You can also make a very nice pattern with this algorithm. Start with a solved cube and do the following moves:

(U' R U2 r' U) L2 (U' r U2 R' U) L2
z2 x (U' R U2 r' U) L2 (U' r U2 R' U) L2
z' U M2 U2 M2 U

I also found the logic behind another interesting pattern recently... It's called the 'python'. I always thought it looked too complicated, but the idea ia actually very simple, and the pattern looks pretty cool:

B2 M'U M'U M'U M'U2 M'U M'UM'U M' B2
R (U2 M2 D2 M2) R'

The first part just flips the FU and BD edges. The result should be a 'snake' pattern on your cube .

- Jo?l.


----------



## pjk (Mar 16, 2006)

Thats pretty cool.


----------



## Joël (Mar 16, 2006)

> _Originally posted by PJK_@Mar 16 2006, 06:44 PM
> * Thats pretty cool. *


 Yes.. Patrick.

It's also very interesting to find out the structure of these algorithms.

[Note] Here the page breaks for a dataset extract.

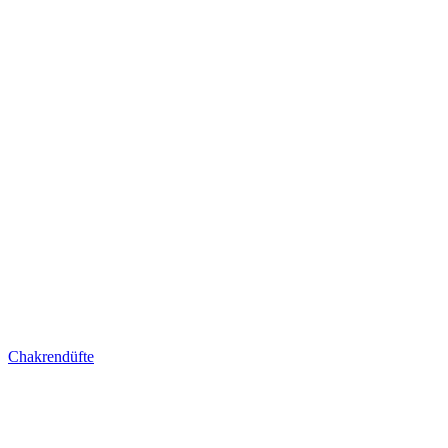
Chakrendüfte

z' (U' R U2 r' U) L2 (U' r U2 R' U) L2 z

You see, the first part flips one 'column' of three pieces in the L layer. Then, after L2, the seconds part is just the inverse of the first bit. That flips the other column, and brings back the rest of the cube!

Algorithms like this are called commutators. You can read all about it in my commutator tutorial.


----------



## Alexander (Mar 21, 2006)

cube in a cube
easy to remember:
U' L2 D' (R' F) *3 D L2 U' R2 B2 U2 (15,20)

kinda commutator style


----------



## Joël (Mar 21, 2006)

Yes, Alexander,

I memorised that a loong time ago! When I tried making a cube in a cube for speed at the Worlds, Per said I was cheating!! 

- Jo?l


----------



## AbelBrata (Mar 23, 2006)

Here's a pattern accidentally found by my friend...
I tried to find the moves, since he couldn't recreate it  

On a solved cube:
x LR U2 L'R' - F'B' U2 FB x'
and then
R2 Dw2 - M E M' E'

The first is H-permutation.


----------